LISTED ENTRIES =>
++++

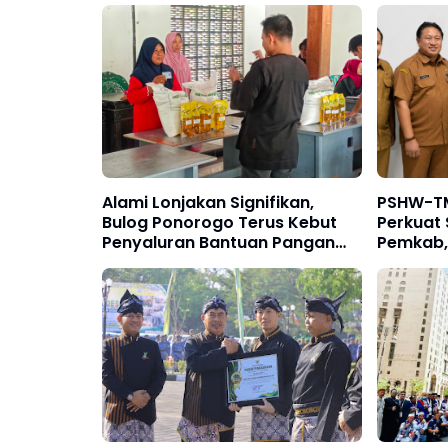
Alami Lonjakan Signifikan,
PSHW-T
Bulog Ponorogo Terus Kebut
Perkuat 
Penyaluran Bantuan Pangan
Pemkab,
Kepada 139 Ribu KPM Tahun
Membang
2026
Pemuda 
Reog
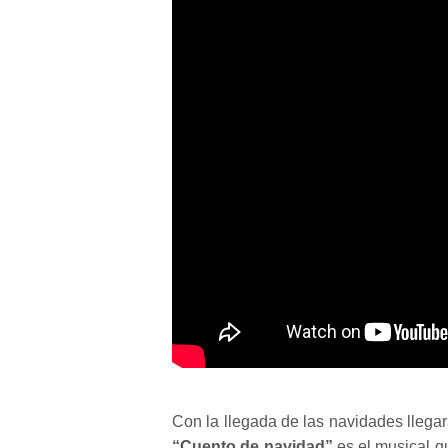
Con la llegada de las navidades llegará
“Cuento de navidad”
es el musical q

++++

ASSIGNED TASK => In the copy, include every line of the entries above exactly and none of the pictures.

TASK RESULT =>
Alami Lonjakan Signifikan,
PSHW-T
Bulog Ponorogo Terus Kebut
Perkuat 
Penyaluran Bantuan Pangan
Pemkab,
Kepada 139 Ribu KPM Tahun
Membang
2026
Pemuda 
Reog
Con la llegada de las navidades llegará
“Cuento de navidad”
es el musical q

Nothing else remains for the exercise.